■ **Extracted entries**:
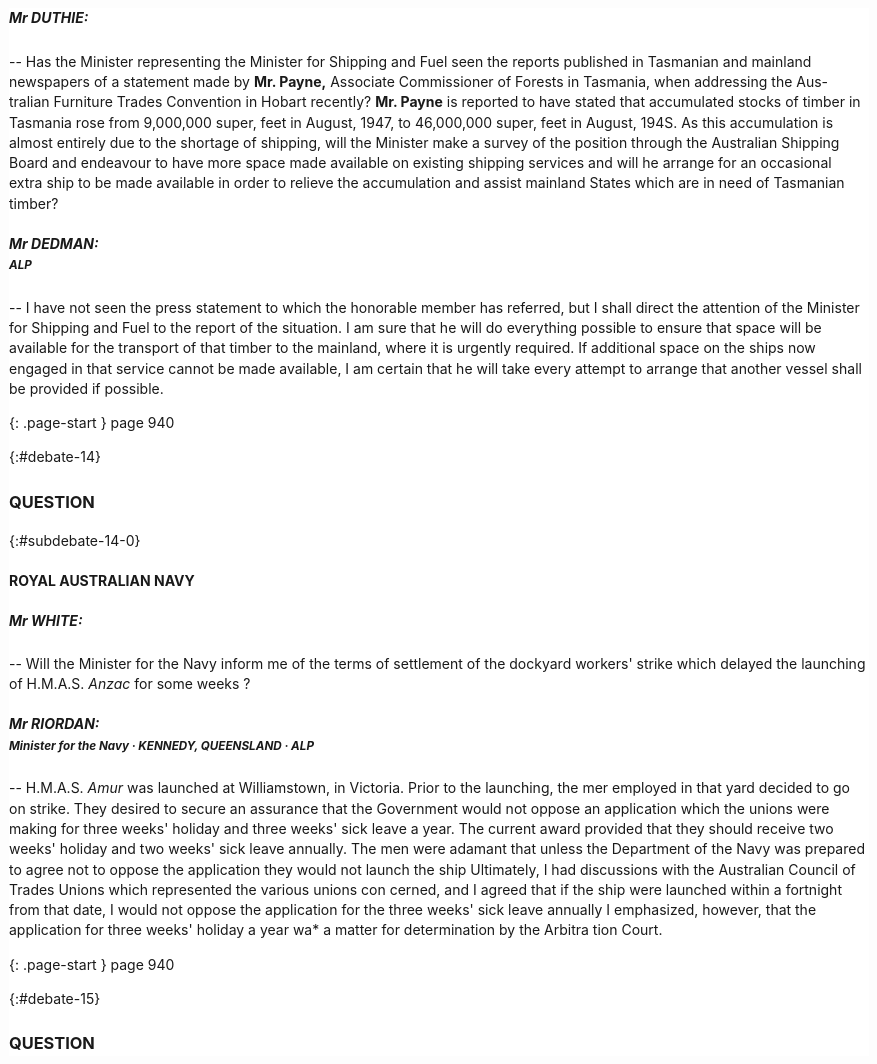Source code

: ##### Mr DUTHIE:

-- Has the Minister representing the Minister for Shipping and Fuel seen the reports published in Tasmanian and mainland newspapers of a statement made by  **Mr. Payne,**  Associate Commissioner of Forests in Tasmania, when addressing the Aus-  tralian Furniture Trades Convention in Hobart recently?  **Mr. Payne**  is reported to have stated that accumulated stocks of timber in Tasmania rose from 9,000,000 super, feet in August, 1947, to 46,000,000 super, feet in August, 194S. As this accumulation is almost entirely due to the shortage of shipping, will the Minister make a survey of the position through the Australian Shipping Board and endeavour to have more space made available on existing shipping services and will he arrange for an occasional extra ship to be made available in order to relieve the accumulation and assist mainland States which are in need of Tasmanian timber? 

##### Mr DEDMAN:<br><small class="text-muted">ALP</small>

-- I have not seen the press statement to which the honorable member has referred, but I shall direct the attention of the Minister for Shipping and Fuel to the report of the situation. I am sure that he will do everything possible to ensure that space will be available for the transport of that timber to the mainland, where it is urgently required. If additional space on the ships now engaged in that service cannot be made available, I am certain that he will take every attempt to arrange that another vessel shall be provided if possible. 

{: .page-start }
page 940

{:#debate-14}
### QUESTION

{:#subdebate-14-0}
#### ROYAL AUSTRALIAN NAVY

##### Mr WHITE:

-- Will the Minister for the Navy inform me of the terms of settlement of the dockyard workers' strike which delayed the launching of H.M.A.S.  *Anzac*  for some weeks ? 

##### Mr RIORDAN:<br><small class="text-muted">Minister for the Navy &middot; KENNEDY, QUEENSLAND &middot; ALP</small>

-- H.M.A.S.  *Amur*  was launched at Williamstown, in Victoria. Prior to the launching, the mer employed in that yard decided to go on strike. They desired to secure an assurance that the Government would not oppose an application which the unions were making for three weeks' holiday and three weeks' sick leave a year. The current award provided that they should receive two weeks' holiday and two weeks' sick leave annually. The men were adamant that unless the Department of the Navy was prepared to agree not to oppose the application they would not launch the ship Ultimately, I had discussions with the Australian Council of Trades Unions which represented the various unions con cerned, and I agreed that if the ship were launched within a fortnight from that date, I would not oppose the application for the three weeks' sick leave annually I emphasized, however, that the application for three weeks' holiday a year wa* a matter for determination by the Arbitra tion Court. 

{: .page-start }
page 940

{:#debate-15}
### QUESTION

■ **Your objective**: Look for the word "small" in every line of the listing and copy the lines that have it.

■ **Response area**:
##### Mr DEDMAN:<br><small class="text-muted">ALP</small>
##### Mr RIORDAN:<br><small class="text-muted">Minister for the Navy &middot; KENNEDY, QUEENSLAND &middot; ALP</small>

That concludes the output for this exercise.